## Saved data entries
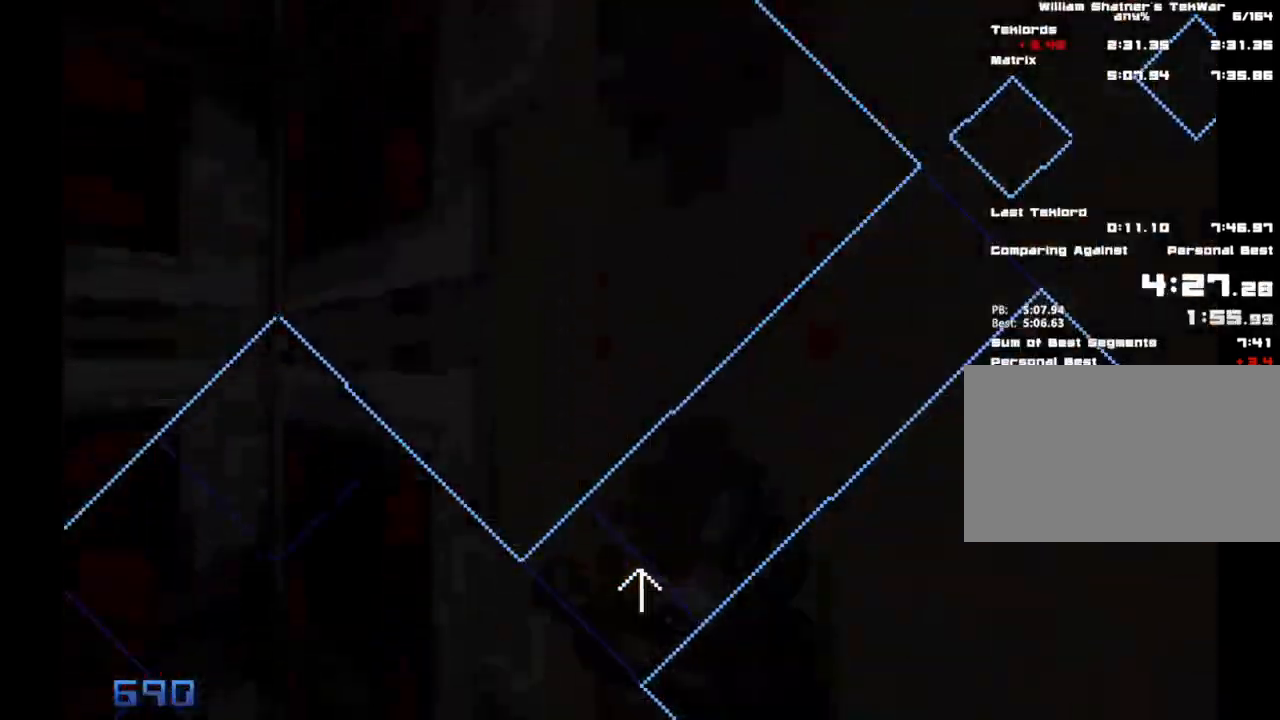
{"keys": ["ctrl", "d", "shift", "w"], "mouse": [], "events": []}
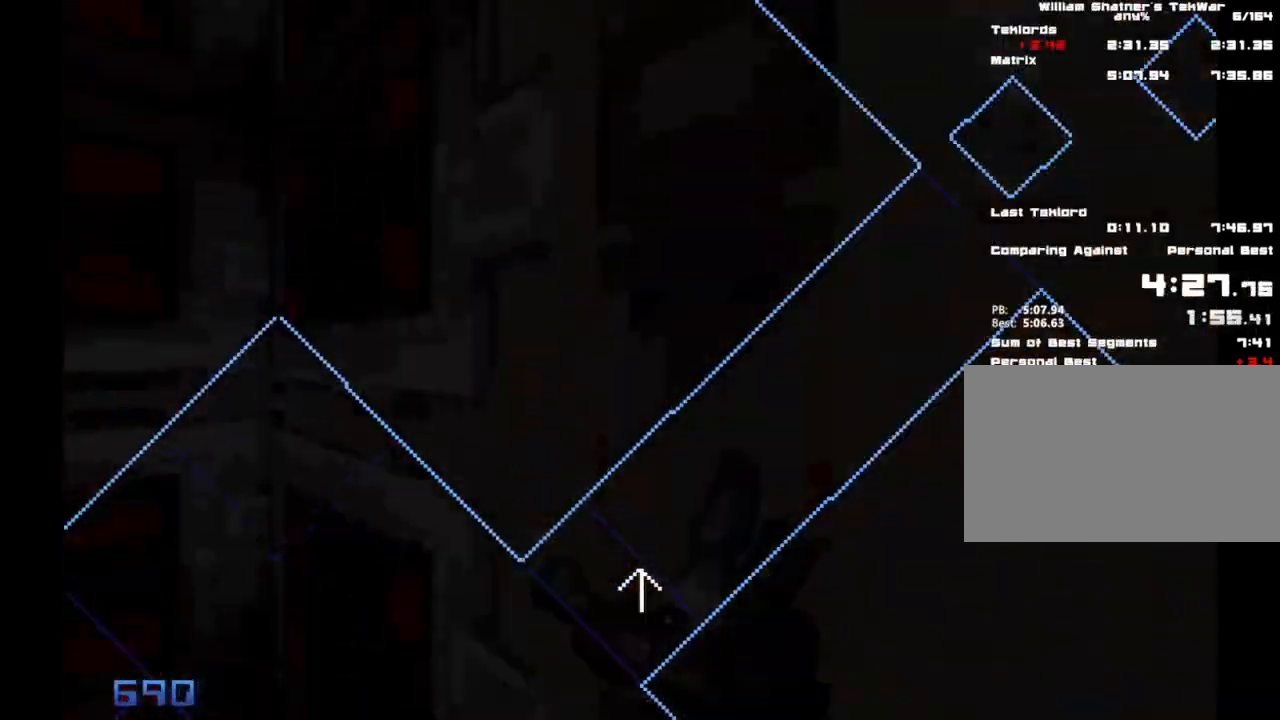
{"keys": ["ctrl", "d", "shift", "w"], "mouse": [], "events": []}
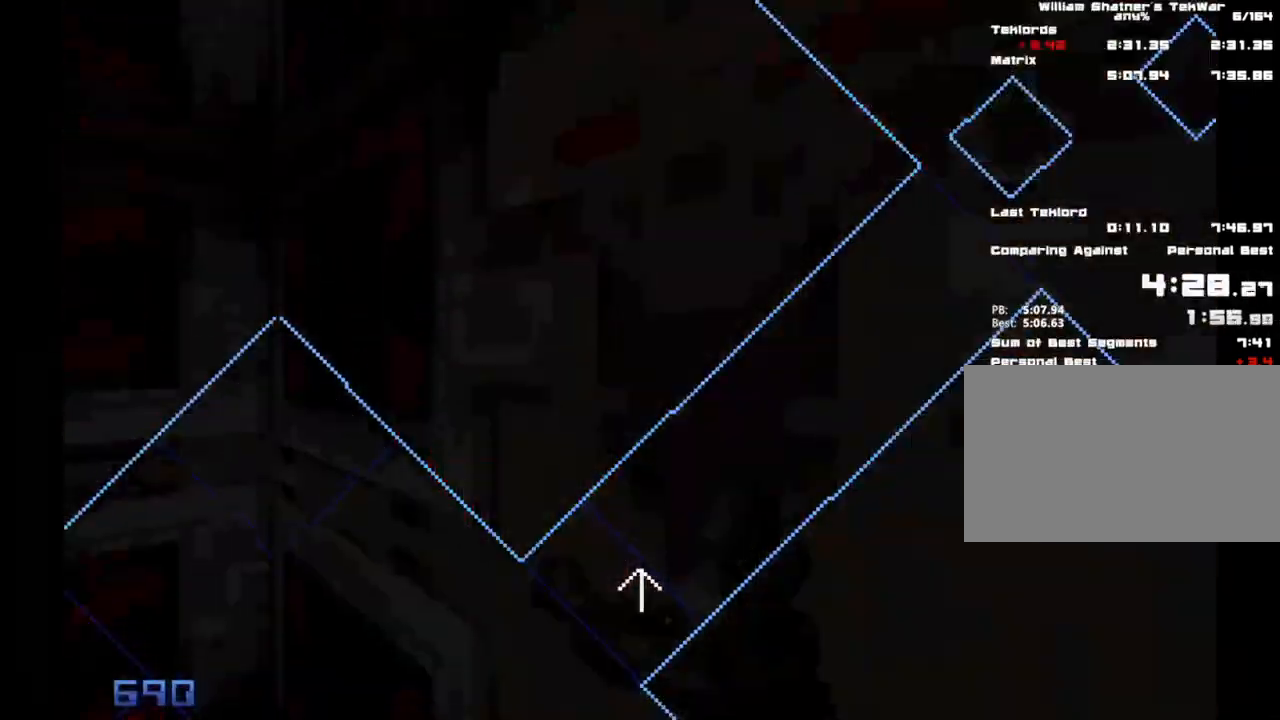
{"keys": ["ctrl", "d", "shift", "w"], "mouse": [], "events": []}
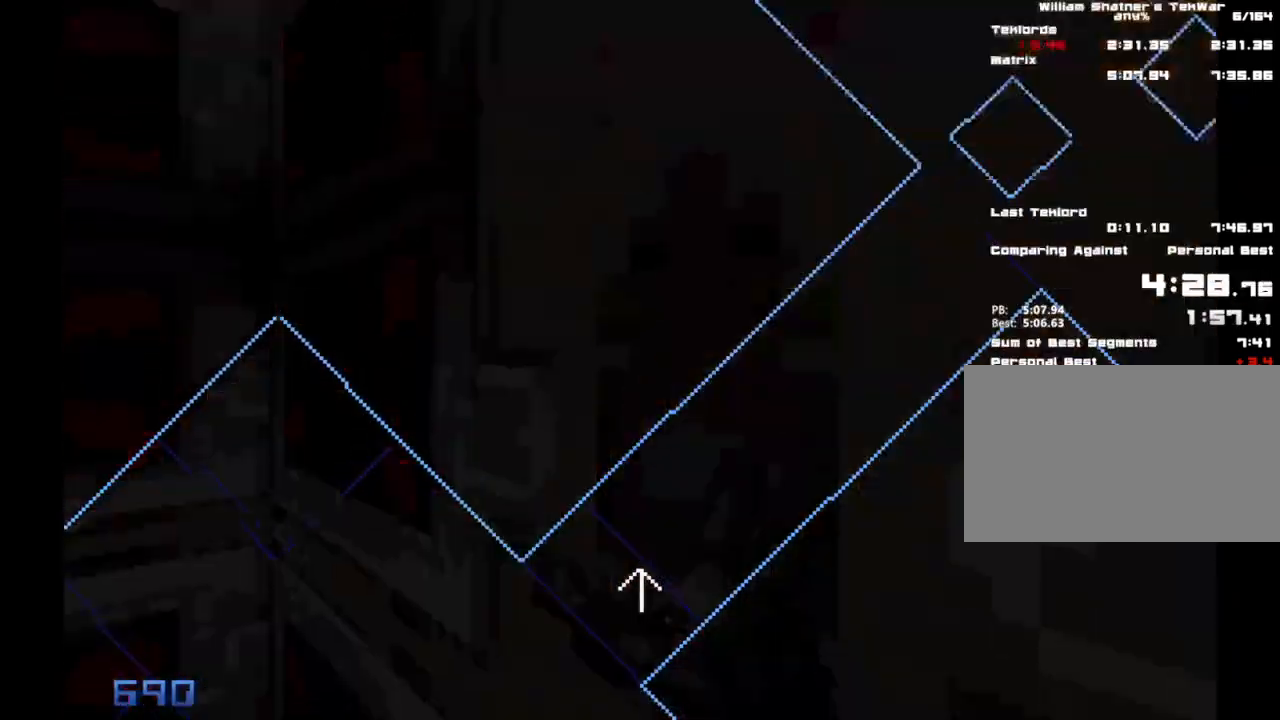
{"keys": ["ctrl", "d", "shift", "w"], "mouse": [], "events": []}
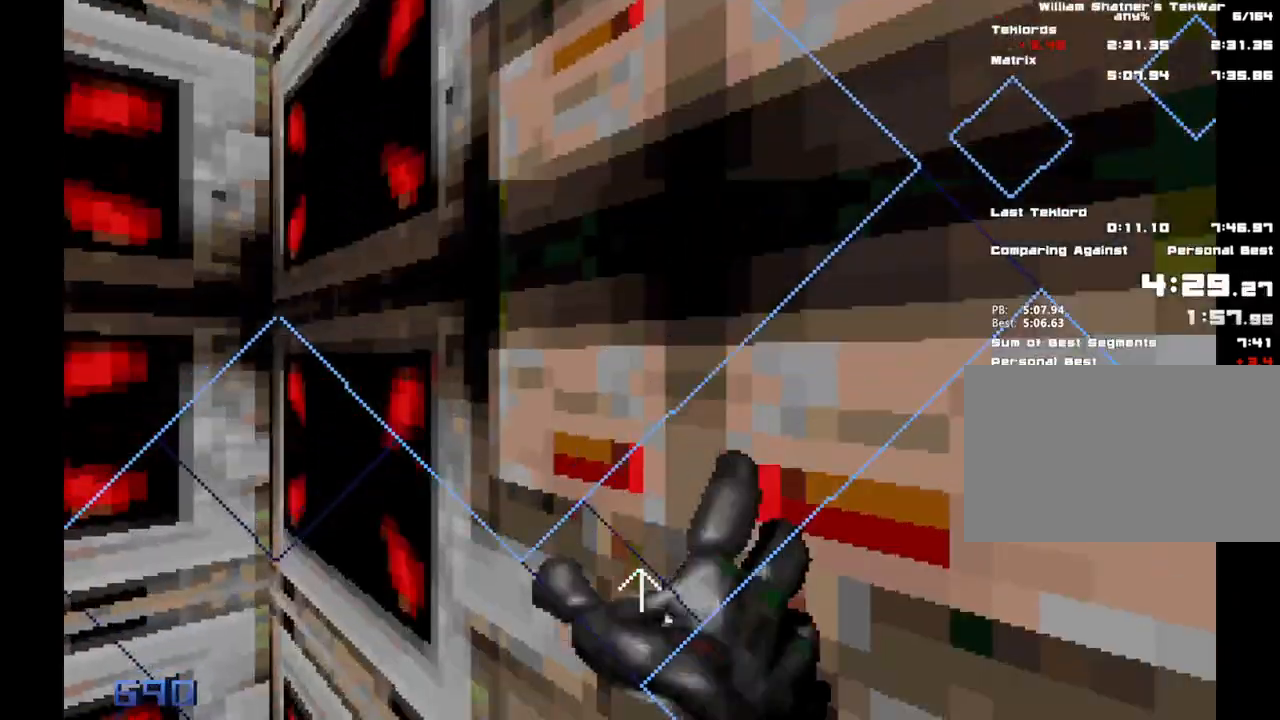
{"keys": ["ctrl", "d", "shift", "w"], "mouse": [], "events": []}
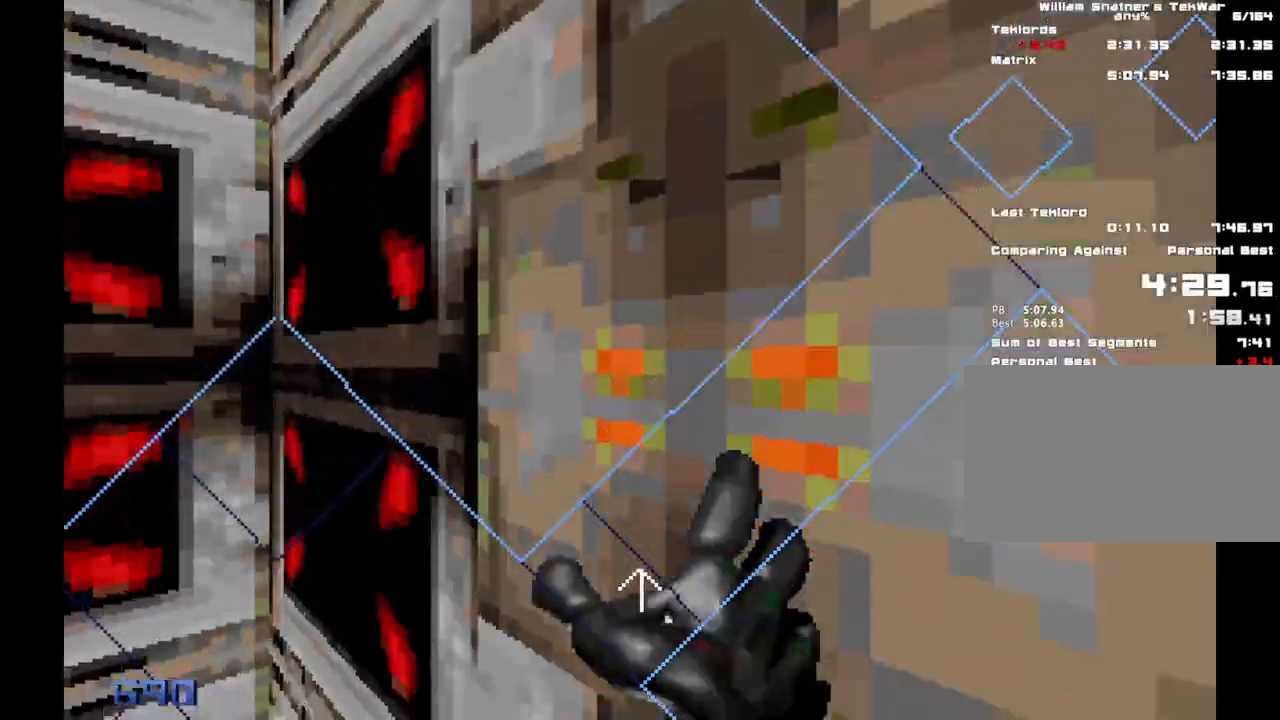
{"keys": ["ctrl", "d", "shift", "w"], "mouse": [], "events": []}
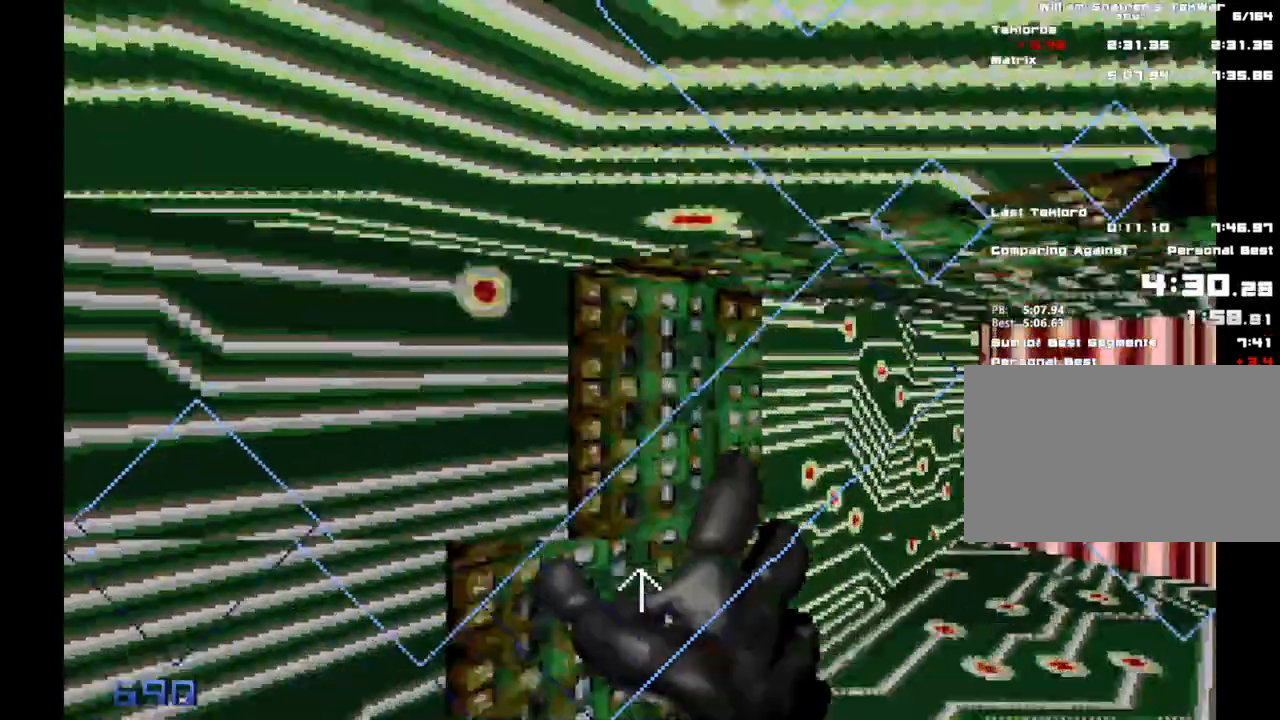
{"keys": ["d", "shift", "space", "w"], "mouse": [], "events": [[100, "ctrl", "up"], [133, "space", "down"]]}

## ASSIGNMENT
The copy you produce must repeat all the entries exactly and contain no pictures.

## ANSWER BOX
{"keys": ["ctrl", "d", "shift", "w"], "mouse": [], "events": []}
{"keys": ["ctrl", "d", "shift", "w"], "mouse": [], "events": []}
{"keys": ["ctrl", "d", "shift", "w"], "mouse": [], "events": []}
{"keys": ["ctrl", "d", "shift", "w"], "mouse": [], "events": []}
{"keys": ["ctrl", "d", "shift", "w"], "mouse": [], "events": []}
{"keys": ["ctrl", "d", "shift", "w"], "mouse": [], "events": []}
{"keys": ["d", "shift", "space", "w"], "mouse": [], "events": [[100, "ctrl", "up"], [133, "space", "down"]]}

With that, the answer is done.